- _Task_: Write out the rows line for line, beginning with the very first line and continuing through the line that contains "Sälj med oss.", with both of those lines included.

^^^^^^^^

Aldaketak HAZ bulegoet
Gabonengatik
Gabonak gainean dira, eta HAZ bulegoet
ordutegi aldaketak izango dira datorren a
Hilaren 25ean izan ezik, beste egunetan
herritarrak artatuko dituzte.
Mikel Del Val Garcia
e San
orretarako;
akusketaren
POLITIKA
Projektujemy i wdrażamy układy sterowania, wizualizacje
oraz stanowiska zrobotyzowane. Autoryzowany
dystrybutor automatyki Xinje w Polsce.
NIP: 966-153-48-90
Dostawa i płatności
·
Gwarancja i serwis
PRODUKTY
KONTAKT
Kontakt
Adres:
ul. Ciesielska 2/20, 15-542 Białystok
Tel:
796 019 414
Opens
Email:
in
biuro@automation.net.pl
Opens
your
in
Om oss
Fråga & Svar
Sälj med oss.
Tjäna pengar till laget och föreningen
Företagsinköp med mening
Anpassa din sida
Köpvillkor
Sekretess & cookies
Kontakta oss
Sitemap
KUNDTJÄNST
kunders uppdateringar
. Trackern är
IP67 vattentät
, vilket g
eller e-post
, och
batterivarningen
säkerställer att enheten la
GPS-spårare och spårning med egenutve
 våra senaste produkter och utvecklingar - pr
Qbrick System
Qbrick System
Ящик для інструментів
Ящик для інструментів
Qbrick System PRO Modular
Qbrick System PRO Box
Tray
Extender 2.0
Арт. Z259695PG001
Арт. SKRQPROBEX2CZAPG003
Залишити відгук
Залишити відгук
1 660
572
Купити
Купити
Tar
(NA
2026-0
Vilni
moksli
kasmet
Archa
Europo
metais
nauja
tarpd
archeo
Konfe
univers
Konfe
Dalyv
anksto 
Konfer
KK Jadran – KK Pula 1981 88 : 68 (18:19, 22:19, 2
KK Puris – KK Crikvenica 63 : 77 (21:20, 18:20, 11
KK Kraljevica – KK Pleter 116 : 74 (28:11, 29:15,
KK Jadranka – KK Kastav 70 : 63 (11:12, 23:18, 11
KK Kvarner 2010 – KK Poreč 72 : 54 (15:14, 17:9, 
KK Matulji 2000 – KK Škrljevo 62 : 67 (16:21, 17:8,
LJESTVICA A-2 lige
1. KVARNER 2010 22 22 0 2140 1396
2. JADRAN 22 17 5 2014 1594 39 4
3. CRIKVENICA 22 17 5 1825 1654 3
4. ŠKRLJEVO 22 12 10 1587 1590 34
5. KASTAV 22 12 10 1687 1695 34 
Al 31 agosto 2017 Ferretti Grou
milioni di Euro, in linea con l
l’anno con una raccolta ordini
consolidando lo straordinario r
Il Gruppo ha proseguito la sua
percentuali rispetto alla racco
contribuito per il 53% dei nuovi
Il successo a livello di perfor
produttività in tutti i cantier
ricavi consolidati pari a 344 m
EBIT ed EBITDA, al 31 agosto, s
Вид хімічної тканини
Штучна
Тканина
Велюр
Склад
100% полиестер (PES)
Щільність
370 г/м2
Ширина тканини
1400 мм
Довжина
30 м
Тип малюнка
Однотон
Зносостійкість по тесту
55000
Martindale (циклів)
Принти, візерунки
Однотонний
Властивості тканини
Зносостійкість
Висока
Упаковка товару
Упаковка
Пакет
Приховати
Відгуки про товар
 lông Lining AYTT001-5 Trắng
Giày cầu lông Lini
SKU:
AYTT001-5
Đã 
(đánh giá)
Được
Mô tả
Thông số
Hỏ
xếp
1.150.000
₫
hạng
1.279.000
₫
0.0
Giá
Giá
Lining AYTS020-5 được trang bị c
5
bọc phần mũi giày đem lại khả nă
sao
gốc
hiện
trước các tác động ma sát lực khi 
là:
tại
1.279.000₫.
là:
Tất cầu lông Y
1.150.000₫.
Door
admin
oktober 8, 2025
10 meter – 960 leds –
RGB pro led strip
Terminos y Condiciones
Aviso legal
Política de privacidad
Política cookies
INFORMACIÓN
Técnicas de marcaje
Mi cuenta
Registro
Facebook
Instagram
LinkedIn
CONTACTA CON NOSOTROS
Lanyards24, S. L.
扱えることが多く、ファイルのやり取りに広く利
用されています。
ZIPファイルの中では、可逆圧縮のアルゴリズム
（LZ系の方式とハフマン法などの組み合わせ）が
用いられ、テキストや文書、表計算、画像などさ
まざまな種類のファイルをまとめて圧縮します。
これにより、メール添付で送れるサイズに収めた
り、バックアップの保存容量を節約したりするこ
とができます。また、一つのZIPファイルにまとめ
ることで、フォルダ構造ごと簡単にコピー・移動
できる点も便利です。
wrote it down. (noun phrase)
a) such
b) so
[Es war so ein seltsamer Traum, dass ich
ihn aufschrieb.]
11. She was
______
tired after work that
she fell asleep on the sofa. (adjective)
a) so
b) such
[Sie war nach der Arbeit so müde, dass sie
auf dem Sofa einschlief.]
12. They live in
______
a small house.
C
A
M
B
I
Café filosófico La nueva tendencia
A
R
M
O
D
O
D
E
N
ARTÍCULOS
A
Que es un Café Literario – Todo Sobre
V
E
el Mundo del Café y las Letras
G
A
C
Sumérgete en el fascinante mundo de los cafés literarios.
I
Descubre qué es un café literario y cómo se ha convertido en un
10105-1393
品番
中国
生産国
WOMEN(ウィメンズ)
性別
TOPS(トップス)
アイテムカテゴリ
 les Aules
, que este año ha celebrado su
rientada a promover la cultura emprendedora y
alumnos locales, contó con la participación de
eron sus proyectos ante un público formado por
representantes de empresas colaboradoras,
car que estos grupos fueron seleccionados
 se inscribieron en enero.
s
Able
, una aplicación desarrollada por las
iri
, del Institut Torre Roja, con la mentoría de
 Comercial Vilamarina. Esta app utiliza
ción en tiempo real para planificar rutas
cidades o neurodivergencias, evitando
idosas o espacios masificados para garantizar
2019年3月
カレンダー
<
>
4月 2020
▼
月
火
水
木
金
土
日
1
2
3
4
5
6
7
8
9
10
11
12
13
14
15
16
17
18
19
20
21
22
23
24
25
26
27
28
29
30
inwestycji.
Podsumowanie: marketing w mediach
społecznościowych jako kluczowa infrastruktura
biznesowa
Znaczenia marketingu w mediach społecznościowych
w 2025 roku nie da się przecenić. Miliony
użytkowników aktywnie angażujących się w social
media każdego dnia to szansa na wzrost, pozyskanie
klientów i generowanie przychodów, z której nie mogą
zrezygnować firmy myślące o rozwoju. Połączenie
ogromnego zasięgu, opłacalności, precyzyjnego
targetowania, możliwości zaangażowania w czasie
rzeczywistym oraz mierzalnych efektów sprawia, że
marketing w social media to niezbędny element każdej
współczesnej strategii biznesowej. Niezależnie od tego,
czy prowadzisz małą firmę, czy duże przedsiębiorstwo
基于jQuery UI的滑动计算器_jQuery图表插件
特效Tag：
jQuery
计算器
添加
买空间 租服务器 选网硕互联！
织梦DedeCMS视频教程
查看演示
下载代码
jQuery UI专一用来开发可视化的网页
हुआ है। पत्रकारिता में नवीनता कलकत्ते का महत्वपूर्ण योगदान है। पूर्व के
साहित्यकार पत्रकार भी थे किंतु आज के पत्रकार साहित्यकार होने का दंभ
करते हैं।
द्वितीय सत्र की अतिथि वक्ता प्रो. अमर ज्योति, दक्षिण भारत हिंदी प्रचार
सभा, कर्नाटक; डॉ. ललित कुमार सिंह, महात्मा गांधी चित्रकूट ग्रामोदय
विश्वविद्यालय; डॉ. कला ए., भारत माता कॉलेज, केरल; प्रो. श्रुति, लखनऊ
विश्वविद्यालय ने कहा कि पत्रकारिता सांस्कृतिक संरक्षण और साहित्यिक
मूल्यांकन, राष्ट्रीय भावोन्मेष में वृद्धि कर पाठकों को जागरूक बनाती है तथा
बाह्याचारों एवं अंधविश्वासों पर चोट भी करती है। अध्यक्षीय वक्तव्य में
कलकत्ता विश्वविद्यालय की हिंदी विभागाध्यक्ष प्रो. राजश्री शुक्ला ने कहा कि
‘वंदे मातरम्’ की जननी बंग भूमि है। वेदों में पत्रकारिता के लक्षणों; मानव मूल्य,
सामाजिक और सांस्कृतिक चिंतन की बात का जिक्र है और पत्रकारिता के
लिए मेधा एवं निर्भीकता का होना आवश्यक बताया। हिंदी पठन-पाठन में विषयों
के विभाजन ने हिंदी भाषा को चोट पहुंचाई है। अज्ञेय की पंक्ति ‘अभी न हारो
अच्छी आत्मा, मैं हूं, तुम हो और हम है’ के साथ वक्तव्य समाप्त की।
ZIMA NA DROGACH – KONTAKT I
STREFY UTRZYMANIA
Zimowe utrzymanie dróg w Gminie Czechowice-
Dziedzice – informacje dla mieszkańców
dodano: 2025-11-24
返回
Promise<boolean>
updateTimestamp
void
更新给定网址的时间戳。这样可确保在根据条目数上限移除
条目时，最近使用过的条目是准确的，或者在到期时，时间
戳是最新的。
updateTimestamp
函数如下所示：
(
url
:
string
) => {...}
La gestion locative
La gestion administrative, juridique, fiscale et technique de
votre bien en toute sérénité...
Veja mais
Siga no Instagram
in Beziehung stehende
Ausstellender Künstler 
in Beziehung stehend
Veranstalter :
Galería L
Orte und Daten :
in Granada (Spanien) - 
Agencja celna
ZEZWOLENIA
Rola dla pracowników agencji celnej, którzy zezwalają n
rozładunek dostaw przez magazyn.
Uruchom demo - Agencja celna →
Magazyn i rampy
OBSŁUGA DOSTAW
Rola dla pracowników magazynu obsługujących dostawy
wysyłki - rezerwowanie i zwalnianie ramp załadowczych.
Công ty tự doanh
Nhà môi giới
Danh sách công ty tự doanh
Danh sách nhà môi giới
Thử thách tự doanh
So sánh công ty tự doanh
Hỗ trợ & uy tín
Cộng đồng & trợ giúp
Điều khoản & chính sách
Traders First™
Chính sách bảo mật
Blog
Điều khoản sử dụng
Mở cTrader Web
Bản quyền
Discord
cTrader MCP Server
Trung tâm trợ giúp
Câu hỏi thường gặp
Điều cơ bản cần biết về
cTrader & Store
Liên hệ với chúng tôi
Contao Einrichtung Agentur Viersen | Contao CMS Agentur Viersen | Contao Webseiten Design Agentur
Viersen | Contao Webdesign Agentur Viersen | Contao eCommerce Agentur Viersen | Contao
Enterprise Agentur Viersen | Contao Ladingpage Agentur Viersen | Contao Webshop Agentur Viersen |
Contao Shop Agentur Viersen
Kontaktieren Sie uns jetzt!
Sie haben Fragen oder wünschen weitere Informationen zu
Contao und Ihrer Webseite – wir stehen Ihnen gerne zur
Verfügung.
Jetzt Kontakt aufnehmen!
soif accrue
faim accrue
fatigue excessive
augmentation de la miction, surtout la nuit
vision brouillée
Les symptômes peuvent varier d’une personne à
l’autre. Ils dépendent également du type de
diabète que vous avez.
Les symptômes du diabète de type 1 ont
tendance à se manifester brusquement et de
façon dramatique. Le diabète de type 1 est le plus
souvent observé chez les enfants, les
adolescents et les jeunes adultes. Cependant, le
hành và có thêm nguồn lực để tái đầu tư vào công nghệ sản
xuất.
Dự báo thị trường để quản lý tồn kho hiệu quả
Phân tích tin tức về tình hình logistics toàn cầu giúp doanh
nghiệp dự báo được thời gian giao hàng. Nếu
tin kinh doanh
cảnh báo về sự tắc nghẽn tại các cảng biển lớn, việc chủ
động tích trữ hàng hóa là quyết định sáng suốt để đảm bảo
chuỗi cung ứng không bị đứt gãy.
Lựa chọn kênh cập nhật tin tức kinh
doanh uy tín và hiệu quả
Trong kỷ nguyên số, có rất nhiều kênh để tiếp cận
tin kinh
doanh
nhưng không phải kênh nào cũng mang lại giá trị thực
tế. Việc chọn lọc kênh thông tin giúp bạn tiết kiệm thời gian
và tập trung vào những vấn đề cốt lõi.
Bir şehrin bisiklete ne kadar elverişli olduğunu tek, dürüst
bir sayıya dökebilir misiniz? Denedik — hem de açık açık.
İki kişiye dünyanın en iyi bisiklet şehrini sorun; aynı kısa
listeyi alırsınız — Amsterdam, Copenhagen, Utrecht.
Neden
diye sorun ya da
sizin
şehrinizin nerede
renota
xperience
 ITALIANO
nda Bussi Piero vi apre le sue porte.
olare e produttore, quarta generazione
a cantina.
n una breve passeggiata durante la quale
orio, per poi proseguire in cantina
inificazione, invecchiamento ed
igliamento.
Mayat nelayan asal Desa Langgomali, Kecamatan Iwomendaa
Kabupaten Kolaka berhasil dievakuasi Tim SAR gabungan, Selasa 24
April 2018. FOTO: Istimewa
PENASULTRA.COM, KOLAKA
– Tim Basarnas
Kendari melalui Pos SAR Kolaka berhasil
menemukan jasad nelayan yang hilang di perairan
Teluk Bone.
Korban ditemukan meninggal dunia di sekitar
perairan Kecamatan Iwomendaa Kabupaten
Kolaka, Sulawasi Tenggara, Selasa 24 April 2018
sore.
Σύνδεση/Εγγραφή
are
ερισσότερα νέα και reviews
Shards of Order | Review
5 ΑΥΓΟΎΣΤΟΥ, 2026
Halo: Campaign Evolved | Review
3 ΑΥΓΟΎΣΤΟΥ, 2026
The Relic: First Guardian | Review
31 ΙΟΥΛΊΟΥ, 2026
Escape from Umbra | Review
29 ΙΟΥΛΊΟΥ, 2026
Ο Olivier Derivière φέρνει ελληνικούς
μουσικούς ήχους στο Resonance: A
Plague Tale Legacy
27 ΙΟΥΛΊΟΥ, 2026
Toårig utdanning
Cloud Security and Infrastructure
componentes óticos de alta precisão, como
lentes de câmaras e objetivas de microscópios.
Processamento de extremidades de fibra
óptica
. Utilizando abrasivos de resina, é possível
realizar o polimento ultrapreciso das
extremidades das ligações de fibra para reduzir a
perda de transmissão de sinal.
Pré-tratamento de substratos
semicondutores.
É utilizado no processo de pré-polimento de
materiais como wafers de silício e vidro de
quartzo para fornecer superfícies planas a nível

^^^^^^^^

- _Expected output_:
Aldaketak HAZ bulegoet
Gabonengatik
Gabonak gainean dira, eta HAZ bulegoet
ordutegi aldaketak izango dira datorren a
Hilaren 25ean izan ezik, beste egunetan
herritarrak artatuko dituzte.
Mikel Del Val Garcia
e San
orretarako;
akusketaren
POLITIKA
Projektujemy i wdrażamy układy sterowania, wizualizacje
oraz stanowiska zrobotyzowane. Autoryzowany
dystrybutor automatyki Xinje w Polsce.
NIP: 966-153-48-90
Dostawa i płatności
·
Gwarancja i serwis
PRODUKTY
KONTAKT
Kontakt
Adres:
ul. Ciesielska 2/20, 15-542 Białystok
Tel:
796 019 414
Opens
Email:
in
biuro@automation.net.pl
Opens
your
in
Om oss
Fråga & Svar
Sälj med oss.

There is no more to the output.